Keywords: Zeugodacus cucuribitae (Coquillett); insect repellent; molecular docking; network pharmacology; olfactory genes.

Figure 1

Construction of phylogenetic analysis of IR genes based on gene sequences of Z. cucuribitae and several Diptera insects. Genes from Z. cucuribitae are marked in blue. Notes: Acer: Apis Cerana, Zcuc: Zeugodacus Cucurbitae, Bdor: Bactrocera Dorsalis, Bole: Bactrocera Oleae, Dmel: Drosophila Melanogaster, Mdom: Musca Domestica, Dana: Drosophila Ananassae, Dsim: Drosophila Simulans.

Figure 2

KEGG and GO enrichment. (A) KEGG enrichment; (B) GO enrichment.

Figure 3

A visualization of the docking of olfactory sensory genes with the compounds of hosts. (A) The numbers of compounds with different affinities between −5 kcal/mol and 18 kcal/mol were counted. (B) The numbers of genes with different affinities between −5 kcal/mol and −18 kcal/mol were counted. (C) The prediction results of molecular docking between maslinic acid 3-O-b-D-glucoside and the LOC105217972 gene of Luffa cylindrica. (D) The prediction of the combination of the metabolic compound echinocystic acid and the gene LOC105218953 of Luffa cylindrica. (E) The prediction of the combination of isorhoifolin and the gene LOC105215418. (F) The prediction of the combination of kaempferol, a metabolic compound of banana, and the gene LOC105209256. (G) The prediction of the combination of rutin, a metabolic compound of cauliflower, and the gene LOC105209182. (H) The prediction of the combination of damascenone, a metabolic compound of strawberry, and the gene LOC105217972. Notes: The molecular docking of Ligand X with Protein Receptor Y is shown. The figure illustrates the binding mode of Ligand X (shown in stick representation, colored by atom type, with carbon shown in blue and oxygen shown in red) within the active site of Protein Receptor Y (shown in cartoon representation, colored by secondary structure). Ligand X (stick representation) is shown interacting with key residues (labeled) of the receptor (cartoon representation). Hydrogen bonds are depicted as dashed lines.

Figure 4

A complex network node diagram of the compounds of L. acutangular, L. cylindrica, S. edule, B. oleracea, M. nana, and F. ananassa vs. Z. cucuribitae olfactory sensory genes vs. Kegg pathway vs. GO term. The core compounds are presented in blue, the Z. cucuribitae olfactory sensory genes are presented in yellow, the kegg pathway is presented in green, and the GO term is presented in red.

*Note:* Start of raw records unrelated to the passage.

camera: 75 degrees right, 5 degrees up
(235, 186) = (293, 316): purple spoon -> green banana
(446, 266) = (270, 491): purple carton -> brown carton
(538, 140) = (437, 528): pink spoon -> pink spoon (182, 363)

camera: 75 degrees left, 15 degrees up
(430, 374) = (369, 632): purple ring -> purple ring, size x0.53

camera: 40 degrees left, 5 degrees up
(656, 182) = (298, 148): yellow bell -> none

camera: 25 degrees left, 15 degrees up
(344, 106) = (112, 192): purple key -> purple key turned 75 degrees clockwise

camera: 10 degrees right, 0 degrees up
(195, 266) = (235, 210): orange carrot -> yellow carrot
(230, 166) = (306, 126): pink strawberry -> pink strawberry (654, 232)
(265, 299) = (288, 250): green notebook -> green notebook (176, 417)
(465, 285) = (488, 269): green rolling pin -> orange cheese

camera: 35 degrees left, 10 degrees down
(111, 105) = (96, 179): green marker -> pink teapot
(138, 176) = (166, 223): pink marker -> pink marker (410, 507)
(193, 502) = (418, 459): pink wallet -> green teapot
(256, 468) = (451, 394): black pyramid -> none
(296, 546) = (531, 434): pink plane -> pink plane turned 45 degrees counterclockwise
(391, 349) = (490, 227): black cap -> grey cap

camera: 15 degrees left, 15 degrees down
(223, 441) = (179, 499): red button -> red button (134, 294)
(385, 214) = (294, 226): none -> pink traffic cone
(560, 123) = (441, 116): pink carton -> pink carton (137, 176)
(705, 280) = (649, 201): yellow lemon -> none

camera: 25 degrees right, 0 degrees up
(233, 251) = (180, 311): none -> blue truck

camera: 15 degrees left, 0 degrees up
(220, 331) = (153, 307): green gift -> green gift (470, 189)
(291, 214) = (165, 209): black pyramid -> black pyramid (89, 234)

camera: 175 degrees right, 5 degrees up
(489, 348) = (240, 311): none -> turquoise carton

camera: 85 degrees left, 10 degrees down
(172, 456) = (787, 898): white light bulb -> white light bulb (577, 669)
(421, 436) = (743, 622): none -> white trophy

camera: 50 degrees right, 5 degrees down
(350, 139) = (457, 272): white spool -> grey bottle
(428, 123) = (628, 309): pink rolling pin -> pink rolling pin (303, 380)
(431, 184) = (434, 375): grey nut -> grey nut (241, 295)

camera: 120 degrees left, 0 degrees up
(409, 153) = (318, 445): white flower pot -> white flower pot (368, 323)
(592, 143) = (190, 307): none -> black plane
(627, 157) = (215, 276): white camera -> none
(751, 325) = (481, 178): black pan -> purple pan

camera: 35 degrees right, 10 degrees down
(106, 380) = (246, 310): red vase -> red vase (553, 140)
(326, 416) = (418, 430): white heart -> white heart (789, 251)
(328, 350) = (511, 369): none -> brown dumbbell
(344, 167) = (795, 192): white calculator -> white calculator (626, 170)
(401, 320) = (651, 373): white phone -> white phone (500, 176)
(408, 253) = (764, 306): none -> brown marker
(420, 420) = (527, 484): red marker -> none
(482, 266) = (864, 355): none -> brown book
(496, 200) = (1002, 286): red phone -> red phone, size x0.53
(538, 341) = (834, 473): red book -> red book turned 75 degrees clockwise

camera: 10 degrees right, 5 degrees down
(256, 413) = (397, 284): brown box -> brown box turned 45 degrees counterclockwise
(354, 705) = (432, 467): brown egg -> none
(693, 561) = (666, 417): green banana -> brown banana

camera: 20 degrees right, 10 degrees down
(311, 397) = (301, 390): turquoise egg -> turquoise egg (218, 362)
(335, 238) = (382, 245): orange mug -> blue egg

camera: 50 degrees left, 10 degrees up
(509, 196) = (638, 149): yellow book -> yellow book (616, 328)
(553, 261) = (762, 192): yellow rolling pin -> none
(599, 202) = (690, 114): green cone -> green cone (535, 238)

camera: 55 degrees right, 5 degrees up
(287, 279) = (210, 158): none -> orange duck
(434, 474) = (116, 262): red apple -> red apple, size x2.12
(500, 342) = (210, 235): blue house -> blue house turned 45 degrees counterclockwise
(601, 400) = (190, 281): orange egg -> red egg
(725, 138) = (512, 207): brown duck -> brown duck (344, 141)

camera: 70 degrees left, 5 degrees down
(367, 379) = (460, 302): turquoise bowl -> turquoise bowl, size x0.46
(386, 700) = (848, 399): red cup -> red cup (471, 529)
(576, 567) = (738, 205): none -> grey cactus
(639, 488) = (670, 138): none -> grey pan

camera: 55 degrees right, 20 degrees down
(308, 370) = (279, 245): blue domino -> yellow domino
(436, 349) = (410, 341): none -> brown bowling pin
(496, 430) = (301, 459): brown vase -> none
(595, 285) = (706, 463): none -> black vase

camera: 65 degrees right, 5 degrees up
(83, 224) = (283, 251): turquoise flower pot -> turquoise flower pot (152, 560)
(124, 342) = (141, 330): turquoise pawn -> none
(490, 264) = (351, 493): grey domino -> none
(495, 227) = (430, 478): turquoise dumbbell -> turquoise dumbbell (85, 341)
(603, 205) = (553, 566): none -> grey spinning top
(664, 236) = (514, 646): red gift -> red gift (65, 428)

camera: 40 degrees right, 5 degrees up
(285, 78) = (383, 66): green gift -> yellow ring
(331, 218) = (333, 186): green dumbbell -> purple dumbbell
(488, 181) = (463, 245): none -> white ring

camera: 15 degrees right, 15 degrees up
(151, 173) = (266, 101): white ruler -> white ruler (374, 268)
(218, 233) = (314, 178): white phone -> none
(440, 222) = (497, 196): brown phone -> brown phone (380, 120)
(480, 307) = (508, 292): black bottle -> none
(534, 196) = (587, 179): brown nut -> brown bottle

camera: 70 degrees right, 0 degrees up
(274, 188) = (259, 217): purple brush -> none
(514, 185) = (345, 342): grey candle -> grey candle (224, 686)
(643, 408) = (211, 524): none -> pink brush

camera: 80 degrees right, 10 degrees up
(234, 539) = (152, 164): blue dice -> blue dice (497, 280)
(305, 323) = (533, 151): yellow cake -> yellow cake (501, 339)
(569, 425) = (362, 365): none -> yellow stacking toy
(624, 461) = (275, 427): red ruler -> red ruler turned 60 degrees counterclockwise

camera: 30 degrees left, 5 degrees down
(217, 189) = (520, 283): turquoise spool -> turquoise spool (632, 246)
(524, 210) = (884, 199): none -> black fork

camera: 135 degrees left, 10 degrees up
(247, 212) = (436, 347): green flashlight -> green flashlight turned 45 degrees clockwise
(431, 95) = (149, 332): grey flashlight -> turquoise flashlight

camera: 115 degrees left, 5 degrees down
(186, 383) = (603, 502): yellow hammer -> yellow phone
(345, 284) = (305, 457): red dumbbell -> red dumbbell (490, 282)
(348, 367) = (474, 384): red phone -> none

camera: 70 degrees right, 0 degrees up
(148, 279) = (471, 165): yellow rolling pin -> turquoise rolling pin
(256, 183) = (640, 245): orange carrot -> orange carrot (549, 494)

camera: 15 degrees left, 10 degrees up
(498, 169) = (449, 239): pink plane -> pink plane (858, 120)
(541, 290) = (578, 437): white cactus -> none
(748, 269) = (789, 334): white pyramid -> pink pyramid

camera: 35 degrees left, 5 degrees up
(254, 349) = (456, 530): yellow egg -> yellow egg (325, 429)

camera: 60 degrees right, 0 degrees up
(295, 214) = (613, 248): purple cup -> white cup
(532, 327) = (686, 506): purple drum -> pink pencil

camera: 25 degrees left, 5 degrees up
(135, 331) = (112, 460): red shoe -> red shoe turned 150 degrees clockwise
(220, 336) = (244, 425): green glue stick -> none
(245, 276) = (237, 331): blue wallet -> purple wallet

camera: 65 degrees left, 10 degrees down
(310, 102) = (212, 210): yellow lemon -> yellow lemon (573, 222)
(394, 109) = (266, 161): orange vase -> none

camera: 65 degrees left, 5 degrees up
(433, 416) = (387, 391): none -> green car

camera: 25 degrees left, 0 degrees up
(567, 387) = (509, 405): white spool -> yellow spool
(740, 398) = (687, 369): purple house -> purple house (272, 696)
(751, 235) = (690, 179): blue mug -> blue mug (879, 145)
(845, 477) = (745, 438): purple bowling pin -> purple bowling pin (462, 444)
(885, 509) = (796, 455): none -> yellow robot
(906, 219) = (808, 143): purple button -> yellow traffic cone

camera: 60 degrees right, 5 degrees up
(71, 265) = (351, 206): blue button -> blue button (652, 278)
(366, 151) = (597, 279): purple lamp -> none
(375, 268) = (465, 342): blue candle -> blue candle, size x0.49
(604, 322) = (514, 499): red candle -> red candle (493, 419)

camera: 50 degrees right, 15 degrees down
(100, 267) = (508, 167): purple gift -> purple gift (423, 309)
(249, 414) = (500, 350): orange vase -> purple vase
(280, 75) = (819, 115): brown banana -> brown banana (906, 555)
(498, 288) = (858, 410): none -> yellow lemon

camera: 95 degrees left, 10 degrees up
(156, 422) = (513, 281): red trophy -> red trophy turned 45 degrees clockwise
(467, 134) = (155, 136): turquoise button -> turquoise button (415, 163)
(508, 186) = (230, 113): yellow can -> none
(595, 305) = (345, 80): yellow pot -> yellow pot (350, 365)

The metabolites selected for the two-way selection test and gastric toxicity test are shown in dark blue.

Figure 5

Avoidance rate and mortality rate of Z. cucuribitae under different concentrations of five metabolic compounds. (A) Avoidance rate of rotenone. (B) Avoidance rate of diosmin. (C) Avoidance rate of beta-caryophyllene oxide. (D) Avoidance rate of oleanolic acid. (E) Avoidance rate of echinocystic acid. (F) Mortality rate of rotenone. (G) Mortality rate of diosmin. (H) Mortality rate of beta-caryophyllene oxide. (I) Mortality rate of oleanolic acid. (J) Mortality rate of echinocystic acid. Note: ck means control check; ns means no significance between two compared groups. * represents significant difference at p < 0.05; ** represents significant difference at p < 0.01; *** represents significant difference at p < 0.001 compared to model group.

Figure 6

Mechanism deduction of effect of effective compounds on odor recognition of Z. cucurbitae. Red nodes represent activated genes. Notes: GRIN: glutamate receptor ionotropic; GRI: glutamate receptor 1; ROC: nicotinic acetylcholine receptor alpha-7; CALN: calmodulin; TFEB: transcription factor EB; NFAT: nuclear factor of activated T-cells, cytoplasmic 1; NOS: nitric-oxide synthase, brain; FAK2: focal adhesion kinase 2; IP3 3K: 1D-myo-inositol-triphosphate 3-kinase; PKC: classical protein kinase C alpha type.